Aucun pays africain n’a encore offert aux Américains d’installer une base qui accueillera le nouveau commandement américain pour l’Afrique, Africom. Ghana pourrait bien être le premier si on en juge par l’attention qu’il reçoit de la Maison-Blanche. Obama a beaucoup insisté sur la « guerre contre la drogue » et a offert trois bateaux armés au Ghana pour qu’il puisse patrouiller ses côtes.

Le but des bases Africom est d’offrir le soutien logistique permettant le déploiement rapide de troupes très mobiles.
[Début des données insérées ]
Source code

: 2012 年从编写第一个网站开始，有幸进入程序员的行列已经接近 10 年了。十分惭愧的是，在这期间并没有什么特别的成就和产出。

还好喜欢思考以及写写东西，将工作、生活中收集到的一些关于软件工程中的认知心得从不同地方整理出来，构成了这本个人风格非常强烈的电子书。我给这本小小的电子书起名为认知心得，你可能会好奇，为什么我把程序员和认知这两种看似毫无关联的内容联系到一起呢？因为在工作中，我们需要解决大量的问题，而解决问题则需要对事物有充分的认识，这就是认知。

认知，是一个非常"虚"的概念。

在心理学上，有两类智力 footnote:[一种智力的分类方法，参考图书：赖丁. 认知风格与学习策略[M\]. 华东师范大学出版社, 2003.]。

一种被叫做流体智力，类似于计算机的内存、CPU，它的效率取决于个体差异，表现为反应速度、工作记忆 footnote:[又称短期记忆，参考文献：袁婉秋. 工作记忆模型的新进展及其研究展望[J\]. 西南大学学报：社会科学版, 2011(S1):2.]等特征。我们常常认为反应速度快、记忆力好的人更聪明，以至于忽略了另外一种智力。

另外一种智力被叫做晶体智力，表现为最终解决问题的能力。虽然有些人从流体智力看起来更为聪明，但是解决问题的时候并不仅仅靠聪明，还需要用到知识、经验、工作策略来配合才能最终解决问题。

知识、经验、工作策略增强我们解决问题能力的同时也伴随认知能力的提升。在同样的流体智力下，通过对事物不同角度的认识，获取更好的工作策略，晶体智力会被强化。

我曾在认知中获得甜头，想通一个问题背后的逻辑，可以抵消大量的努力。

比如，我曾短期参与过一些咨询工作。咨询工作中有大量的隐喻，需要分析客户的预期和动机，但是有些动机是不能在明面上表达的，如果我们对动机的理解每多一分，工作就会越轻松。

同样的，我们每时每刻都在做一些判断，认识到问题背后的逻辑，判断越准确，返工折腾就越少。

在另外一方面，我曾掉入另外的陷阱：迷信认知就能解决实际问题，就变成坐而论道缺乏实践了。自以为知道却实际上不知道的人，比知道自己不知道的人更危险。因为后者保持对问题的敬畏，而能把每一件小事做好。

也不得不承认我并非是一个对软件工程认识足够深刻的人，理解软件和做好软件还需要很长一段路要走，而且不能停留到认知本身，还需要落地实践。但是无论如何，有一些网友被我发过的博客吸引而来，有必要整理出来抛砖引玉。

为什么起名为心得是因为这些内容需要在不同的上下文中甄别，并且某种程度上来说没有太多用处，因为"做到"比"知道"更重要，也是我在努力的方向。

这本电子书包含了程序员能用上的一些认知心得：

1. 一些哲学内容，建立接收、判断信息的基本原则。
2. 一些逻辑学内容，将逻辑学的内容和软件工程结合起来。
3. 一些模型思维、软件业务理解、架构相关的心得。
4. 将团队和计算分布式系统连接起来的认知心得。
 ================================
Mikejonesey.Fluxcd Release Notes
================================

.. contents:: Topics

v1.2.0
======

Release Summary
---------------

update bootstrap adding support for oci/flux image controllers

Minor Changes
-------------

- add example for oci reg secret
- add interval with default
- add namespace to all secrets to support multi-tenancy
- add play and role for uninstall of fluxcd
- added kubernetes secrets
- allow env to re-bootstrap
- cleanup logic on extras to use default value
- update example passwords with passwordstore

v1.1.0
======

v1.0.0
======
Djibouti a offert une base d’une valeur inestimable pour ce genre d’opération en Somalie. Les forces spéciales américaines de Djibouti ont participé à l’invasion éthiopienne de la Somalie en 2006 en appui au gouvernement fédéral transitoire, ce qui a plongé ce pays dans un autre épisode de guerre civile. Obama a récemment augmenté l’aide militaire des Américains au régime somalien appuyé par les États-Unis.

Un réseau de bases de cette nature donnerait la possibilité aux États-Unis d’intervenir selon leur bon vouloir sous le couvert de forces armées mercenaires tant en affirmant cyniquement que les Africains sont en train de régler leurs problèmes entre eux, à la façon du discours d’Obama au Ghana.